= What this task involves =
Give the records again exactly, with every character kept.

= Data for this task =
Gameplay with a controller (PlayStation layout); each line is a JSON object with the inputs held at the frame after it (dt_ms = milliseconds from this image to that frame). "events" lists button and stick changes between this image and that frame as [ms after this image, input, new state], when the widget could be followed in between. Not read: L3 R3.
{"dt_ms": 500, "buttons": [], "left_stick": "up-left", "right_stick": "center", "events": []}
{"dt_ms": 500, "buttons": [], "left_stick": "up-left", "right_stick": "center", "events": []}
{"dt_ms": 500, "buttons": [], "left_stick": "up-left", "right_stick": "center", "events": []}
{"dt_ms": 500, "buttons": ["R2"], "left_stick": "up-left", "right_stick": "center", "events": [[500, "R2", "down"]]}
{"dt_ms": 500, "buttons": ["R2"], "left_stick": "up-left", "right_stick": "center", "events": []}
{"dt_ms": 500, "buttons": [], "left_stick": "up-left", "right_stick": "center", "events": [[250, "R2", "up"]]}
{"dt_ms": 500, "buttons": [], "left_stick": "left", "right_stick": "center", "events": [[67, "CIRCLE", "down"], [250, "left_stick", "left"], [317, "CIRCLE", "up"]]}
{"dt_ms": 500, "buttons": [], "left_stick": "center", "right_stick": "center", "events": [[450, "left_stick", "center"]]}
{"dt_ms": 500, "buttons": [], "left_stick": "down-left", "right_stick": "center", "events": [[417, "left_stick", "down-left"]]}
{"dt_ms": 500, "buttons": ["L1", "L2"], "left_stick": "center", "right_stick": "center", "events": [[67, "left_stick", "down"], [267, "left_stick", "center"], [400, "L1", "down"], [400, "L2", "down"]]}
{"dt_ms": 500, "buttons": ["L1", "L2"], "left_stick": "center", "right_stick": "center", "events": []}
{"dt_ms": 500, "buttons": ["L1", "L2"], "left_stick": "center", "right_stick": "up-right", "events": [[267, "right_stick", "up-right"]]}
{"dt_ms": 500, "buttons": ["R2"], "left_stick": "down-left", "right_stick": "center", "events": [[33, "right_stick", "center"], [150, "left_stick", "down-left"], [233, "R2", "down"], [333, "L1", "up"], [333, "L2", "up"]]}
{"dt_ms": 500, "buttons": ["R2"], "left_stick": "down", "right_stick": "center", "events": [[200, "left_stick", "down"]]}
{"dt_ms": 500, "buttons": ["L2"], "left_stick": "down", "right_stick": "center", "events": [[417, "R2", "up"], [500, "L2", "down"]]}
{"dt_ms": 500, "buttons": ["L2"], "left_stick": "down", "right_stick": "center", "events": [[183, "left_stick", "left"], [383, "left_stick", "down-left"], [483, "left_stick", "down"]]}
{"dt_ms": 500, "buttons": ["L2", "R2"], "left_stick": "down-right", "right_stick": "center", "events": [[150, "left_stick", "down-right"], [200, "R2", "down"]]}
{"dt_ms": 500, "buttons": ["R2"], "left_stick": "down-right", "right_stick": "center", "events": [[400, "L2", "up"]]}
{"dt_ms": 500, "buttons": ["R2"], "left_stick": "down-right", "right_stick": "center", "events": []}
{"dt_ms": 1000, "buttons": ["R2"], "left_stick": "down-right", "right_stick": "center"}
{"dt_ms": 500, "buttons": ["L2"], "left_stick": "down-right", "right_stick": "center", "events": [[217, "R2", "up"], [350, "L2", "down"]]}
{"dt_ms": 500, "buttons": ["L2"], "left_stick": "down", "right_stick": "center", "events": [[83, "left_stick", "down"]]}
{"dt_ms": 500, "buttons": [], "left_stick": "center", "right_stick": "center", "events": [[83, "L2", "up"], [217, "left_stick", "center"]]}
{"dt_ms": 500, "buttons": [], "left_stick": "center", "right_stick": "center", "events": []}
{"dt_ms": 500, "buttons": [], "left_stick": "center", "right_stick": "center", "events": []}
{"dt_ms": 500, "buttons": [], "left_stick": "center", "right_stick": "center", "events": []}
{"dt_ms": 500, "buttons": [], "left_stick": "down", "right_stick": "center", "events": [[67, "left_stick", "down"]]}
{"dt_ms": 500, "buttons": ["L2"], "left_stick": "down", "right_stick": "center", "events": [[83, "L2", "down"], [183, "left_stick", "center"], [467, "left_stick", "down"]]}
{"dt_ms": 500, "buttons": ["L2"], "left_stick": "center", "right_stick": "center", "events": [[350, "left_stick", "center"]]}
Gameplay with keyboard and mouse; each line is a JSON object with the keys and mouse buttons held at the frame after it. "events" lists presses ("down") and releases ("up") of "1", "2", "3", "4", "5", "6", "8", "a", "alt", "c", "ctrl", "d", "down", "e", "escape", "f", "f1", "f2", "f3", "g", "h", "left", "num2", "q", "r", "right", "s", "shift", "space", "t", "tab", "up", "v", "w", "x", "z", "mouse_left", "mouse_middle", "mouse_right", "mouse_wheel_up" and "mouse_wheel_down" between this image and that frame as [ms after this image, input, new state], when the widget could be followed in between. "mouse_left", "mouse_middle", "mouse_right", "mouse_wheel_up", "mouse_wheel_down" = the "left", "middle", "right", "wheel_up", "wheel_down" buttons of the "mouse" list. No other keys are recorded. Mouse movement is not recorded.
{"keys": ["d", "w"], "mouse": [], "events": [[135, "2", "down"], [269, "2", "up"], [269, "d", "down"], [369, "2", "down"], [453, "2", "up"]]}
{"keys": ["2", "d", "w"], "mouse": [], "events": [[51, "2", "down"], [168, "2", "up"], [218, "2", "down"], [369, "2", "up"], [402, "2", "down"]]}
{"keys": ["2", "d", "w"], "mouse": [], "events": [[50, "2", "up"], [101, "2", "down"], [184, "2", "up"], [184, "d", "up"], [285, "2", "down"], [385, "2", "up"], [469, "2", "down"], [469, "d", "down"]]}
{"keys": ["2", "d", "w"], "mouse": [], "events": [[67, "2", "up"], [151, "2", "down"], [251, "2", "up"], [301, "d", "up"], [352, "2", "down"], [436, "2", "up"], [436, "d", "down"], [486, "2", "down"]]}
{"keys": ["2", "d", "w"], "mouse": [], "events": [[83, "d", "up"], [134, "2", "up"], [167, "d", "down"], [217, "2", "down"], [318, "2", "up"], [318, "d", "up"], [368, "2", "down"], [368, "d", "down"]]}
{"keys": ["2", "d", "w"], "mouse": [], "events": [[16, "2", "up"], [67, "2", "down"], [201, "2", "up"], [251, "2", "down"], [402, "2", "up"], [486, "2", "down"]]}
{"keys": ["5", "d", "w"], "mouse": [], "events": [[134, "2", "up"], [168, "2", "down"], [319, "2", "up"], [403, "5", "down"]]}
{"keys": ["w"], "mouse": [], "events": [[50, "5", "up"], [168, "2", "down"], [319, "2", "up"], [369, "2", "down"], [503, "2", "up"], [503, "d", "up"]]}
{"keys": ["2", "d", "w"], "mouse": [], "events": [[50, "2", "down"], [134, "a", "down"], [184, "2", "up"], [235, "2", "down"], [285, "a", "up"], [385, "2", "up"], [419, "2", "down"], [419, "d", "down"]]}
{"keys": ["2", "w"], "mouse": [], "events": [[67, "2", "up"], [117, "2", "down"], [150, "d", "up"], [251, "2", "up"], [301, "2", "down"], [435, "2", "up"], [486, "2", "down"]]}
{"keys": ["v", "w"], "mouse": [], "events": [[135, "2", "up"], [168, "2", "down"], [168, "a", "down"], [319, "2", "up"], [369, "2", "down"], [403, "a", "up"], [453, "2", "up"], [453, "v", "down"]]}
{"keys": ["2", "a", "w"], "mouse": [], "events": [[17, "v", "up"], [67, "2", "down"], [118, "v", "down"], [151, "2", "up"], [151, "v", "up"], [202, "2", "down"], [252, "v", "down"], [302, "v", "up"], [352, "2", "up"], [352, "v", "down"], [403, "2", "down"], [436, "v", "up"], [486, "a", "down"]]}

= Task result =
Gameplay with a controller (PlayStation layout); each line is a JSON object with the inputs held at the frame after it (dt_ms = milliseconds from this image to that frame). "events" lists button and stick changes between this image and that frame as [ms after this image, input, new state], when the widget could be followed in between. Not read: L3 R3.
{"dt_ms": 500, "buttons": [], "left_stick": "up-left", "right_stick": "center", "events": []}
{"dt_ms": 500, "buttons": [], "left_stick": "up-left", "right_stick": "center", "events": []}
{"dt_ms": 500, "buttons": [], "left_stick": "up-left", "right_stick": "center", "events": []}
{"dt_ms": 500, "buttons": ["R2"], "left_stick": "up-left", "right_stick": "center", "events": [[500, "R2", "down"]]}
{"dt_ms": 500, "buttons": ["R2"], "left_stick": "up-left", "right_stick": "center", "events": []}
{"dt_ms": 500, "buttons": [], "left_stick": "up-left", "right_stick": "center", "events": [[250, "R2", "up"]]}
{"dt_ms": 500, "buttons": [], "left_stick": "left", "right_stick": "center", "events": [[67, "CIRCLE", "down"], [250, "left_stick", "left"], [317, "CIRCLE", "up"]]}
{"dt_ms": 500, "buttons": [], "left_stick": "center", "right_stick": "center", "events": [[450, "left_stick", "center"]]}
{"dt_ms": 500, "buttons": [], "left_stick": "down-left", "right_stick": "center", "events": [[417, "left_stick", "down-left"]]}
{"dt_ms": 500, "buttons": ["L1", "L2"], "left_stick": "center", "right_stick": "center", "events": [[67, "left_stick", "down"], [267, "left_stick", "center"], [400, "L1", "down"], [400, "L2", "down"]]}
{"dt_ms": 500, "buttons": ["L1", "L2"], "left_stick": "center", "right_stick": "center", "events": []}
{"dt_ms": 500, "buttons": ["L1", "L2"], "left_stick": "center", "right_stick": "up-right", "events": [[267, "right_stick", "up-right"]]}
{"dt_ms": 500, "buttons": ["R2"], "left_stick": "down-left", "right_stick": "center", "events": [[33, "right_stick", "center"], [150, "left_stick", "down-left"], [233, "R2", "down"], [333, "L1", "up"], [333, "L2", "up"]]}
{"dt_ms": 500, "buttons": ["R2"], "left_stick": "down", "right_stick": "center", "events": [[200, "left_stick", "down"]]}
{"dt_ms": 500, "buttons": ["L2"], "left_stick": "down", "right_stick": "center", "events": [[417, "R2", "up"], [500, "L2", "down"]]}
{"dt_ms": 500, "buttons": ["L2"], "left_stick": "down", "right_stick": "center", "events": [[183, "left_stick", "left"], [383, "left_stick", "down-left"], [483, "left_stick", "down"]]}
{"dt_ms": 500, "buttons": ["L2", "R2"], "left_stick": "down-right", "right_stick": "center", "events": [[150, "left_stick", "down-right"], [200, "R2", "down"]]}
{"dt_ms": 500, "buttons": ["R2"], "left_stick": "down-right", "right_stick": "center", "events": [[400, "L2", "up"]]}
{"dt_ms": 500, "buttons": ["R2"], "left_stick": "down-right", "right_stick": "center", "events": []}
{"dt_ms": 1000, "buttons": ["R2"], "left_stick": "down-right", "right_stick": "center"}
{"dt_ms": 500, "buttons": ["L2"], "left_stick": "down-right", "right_stick": "center", "events": [[217, "R2", "up"], [350, "L2", "down"]]}
{"dt_ms": 500, "buttons": ["L2"], "left_stick": "down", "right_stick": "center", "events": [[83, "left_stick", "down"]]}
{"dt_ms": 500, "buttons": [], "left_stick": "center", "right_stick": "center", "events": [[83, "L2", "up"], [217, "left_stick", "center"]]}
{"dt_ms": 500, "buttons": [], "left_stick": "center", "right_stick": "center", "events": []}
{"dt_ms": 500, "buttons": [], "left_stick": "center", "right_stick": "center", "events": []}
{"dt_ms": 500, "buttons": [], "left_stick": "center", "right_stick": "center", "events": []}
{"dt_ms": 500, "buttons": [], "left_stick": "down", "right_stick": "center", "events": [[67, "left_stick", "down"]]}
{"dt_ms": 500, "buttons": ["L2"], "left_stick": "down", "right_stick": "center", "events": [[83, "L2", "down"], [183, "left_stick", "center"], [467, "left_stick", "down"]]}
{"dt_ms": 500, "buttons": ["L2"], "left_stick": "center", "right_stick": "center", "events": [[350, "left_stick", "center"]]}
Gameplay with keyboard and mouse; each line is a JSON object with the keys and mouse buttons held at the frame after it. "events" lists presses ("down") and releases ("up") of "1", "2", "3", "4", "5", "6", "8", "a", "alt", "c", "ctrl", "d", "down", "e", "escape", "f", "f1", "f2", "f3", "g", "h", "left", "num2", "q", "r", "right", "s", "shift", "space", "t", "tab", "up", "v", "w", "x", "z", "mouse_left", "mouse_middle", "mouse_right", "mouse_wheel_up" and "mouse_wheel_down" between this image and that frame as [ms after this image, input, new state], when the widget could be followed in between. "mouse_left", "mouse_middle", "mouse_right", "mouse_wheel_up", "mouse_wheel_down" = the "left", "middle", "right", "wheel_up", "wheel_down" buttons of the "mouse" list. No other keys are recorded. Mouse movement is not recorded.
{"keys": ["d", "w"], "mouse": [], "events": [[135, "2", "down"], [269, "2", "up"], [269, "d", "down"], [369, "2", "down"], [453, "2", "up"]]}
{"keys": ["2", "d", "w"], "mouse": [], "events": [[51, "2", "down"], [168, "2", "up"], [218, "2", "down"], [369, "2", "up"], [402, "2", "down"]]}
{"keys": ["2", "d", "w"], "mouse": [], "events": [[50, "2", "up"], [101, "2", "down"], [184, "2", "up"], [184, "d", "up"], [285, "2", "down"], [385, "2", "up"], [469, "2", "down"], [469, "d", "down"]]}
{"keys": ["2", "d", "w"], "mouse": [], "events": [[67, "2", "up"], [151, "2", "down"], [251, "2", "up"], [301, "d", "up"], [352, "2", "down"], [436, "2", "up"], [436, "d", "down"], [486, "2", "down"]]}
{"keys": ["2", "d", "w"], "mouse": [], "events": [[83, "d", "up"], [134, "2", "up"], [167, "d", "down"], [217, "2", "down"], [318, "2", "up"], [318, "d", "up"], [368, "2", "down"], [368, "d", "down"]]}
{"keys": ["2", "d", "w"], "mouse": [], "events": [[16, "2", "up"], [67, "2", "down"], [201, "2", "up"], [251, "2", "down"], [402, "2", "up"], [486, "2", "down"]]}
{"keys": ["5", "d", "w"], "mouse": [], "events": [[134, "2", "up"], [168, "2", "down"], [319, "2", "up"], [403, "5", "down"]]}
{"keys": ["w"], "mouse": [], "events": [[50, "5", "up"], [168, "2", "down"], [319, "2", "up"], [369, "2", "down"], [503, "2", "up"], [503, "d", "up"]]}
{"keys": ["2", "d", "w"], "mouse": [], "events": [[50, "2", "down"], [134, "a", "down"], [184, "2", "up"], [235, "2", "down"], [285, "a", "up"], [385, "2", "up"], [419, "2", "down"], [419, "d", "down"]]}
{"keys": ["2", "w"], "mouse": [], "events": [[67, "2", "up"], [117, "2", "down"], [150, "d", "up"], [251, "2", "up"], [301, "2", "down"], [435, "2", "up"], [486, "2", "down"]]}
{"keys": ["v", "w"], "mouse": [], "events": [[135, "2", "up"], [168, "2", "down"], [168, "a", "down"], [319, "2", "up"], [369, "2", "down"], [403, "a", "up"], [453, "2", "up"], [453, "v", "down"]]}
{"keys": ["2", "a", "w"], "mouse": [], "events": [[17, "v", "up"], [67, "2", "down"], [118, "v", "down"], [151, "2", "up"], [151, "v", "up"], [202, "2", "down"], [252, "v", "down"], [302, "v", "up"], [352, "2", "up"], [352, "v", "down"], [403, "2", "down"], [436, "v", "up"], [486, "a", "down"]]}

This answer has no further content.